No one is quite sure who came up with this idea, though suspicions rest on real estate agents or kindly parents with the best of intentions who never expected that real estate prices could fall. Whatever its origin, the economists and financial planners I spoke with this week are almost unanimous in their rejection of it.
START WITH THE BASICS Let’s begin with some other standards, tried and true advice that served banks and borrowers well for years, until they forgot all about them in the race to write more loans and buy bigger houses. Put 20 percent down, so you have less of a chance of owing more than your home is worth if prices fall again. Get a fixed-rate mortgage, so the biggest part of your monthly housing bill remains stable.

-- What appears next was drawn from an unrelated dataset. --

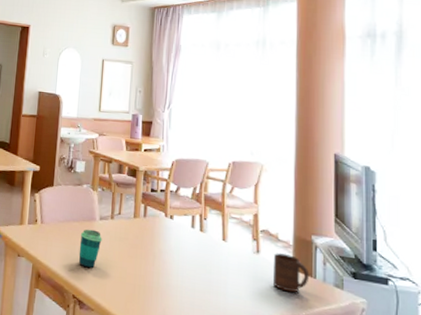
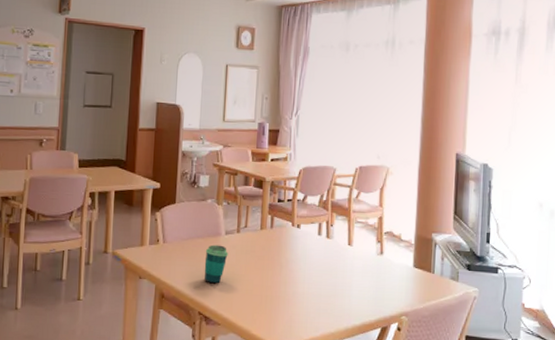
cup: present [272,252,310,293] -> none [394,252,429,289]

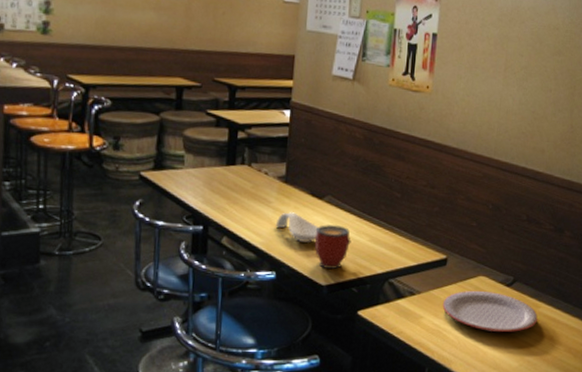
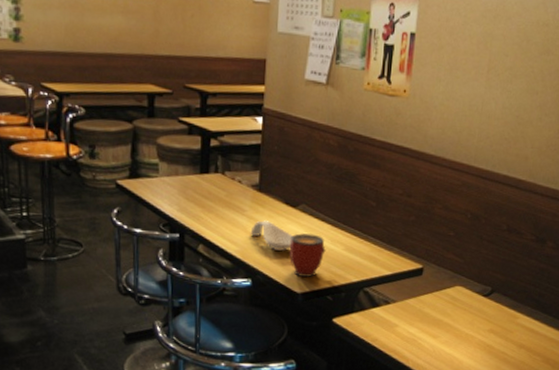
plate: present [442,290,538,332] -> none [418,300,516,342]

CONSIDER YOUR INCOME The best case for stretching for a first house is that first-time home buyers in their 20s and 30s will probably see their incomes grow more quickly than older people buying their second or third home.
BOW TO UNKNOWNS This research is all well and good as long as you continue to work. But if you’re buying your first home before you have children, you may feel quite differently about work once you become a parent. And if you do, you may not want a mortgage boxing you in to going back to the office three months after the baby is born.
MAP OUT EXPENSES It stands to reason that anyone tempted to stretch for a house will be inclined to play down the expense of maintaining it. These costs are anything but ancillary, though.
BUY BEST (OR CHEAPEST) All of these caveats have given rise to some unusual strategies. Michael Kalscheur, a financial planner with Castle Wealth Advisors in Indianapolis, suggests buying the dream house you covet (if you can afford it) or an inexpensive starter house but not anything in the middle.
STRETCH THE HOUSE Better yet, keep in mind that you don’t ever have to move from that first home — and incur all of the transaction costs associated with selling and buying and moving again.
THE EIGHT-HOUR RULE One rule about all of these rules is that it’s unlikely that every one will apply to every circumstance. Individuals and their income streams are too varied, and real estate markets are themselves unique.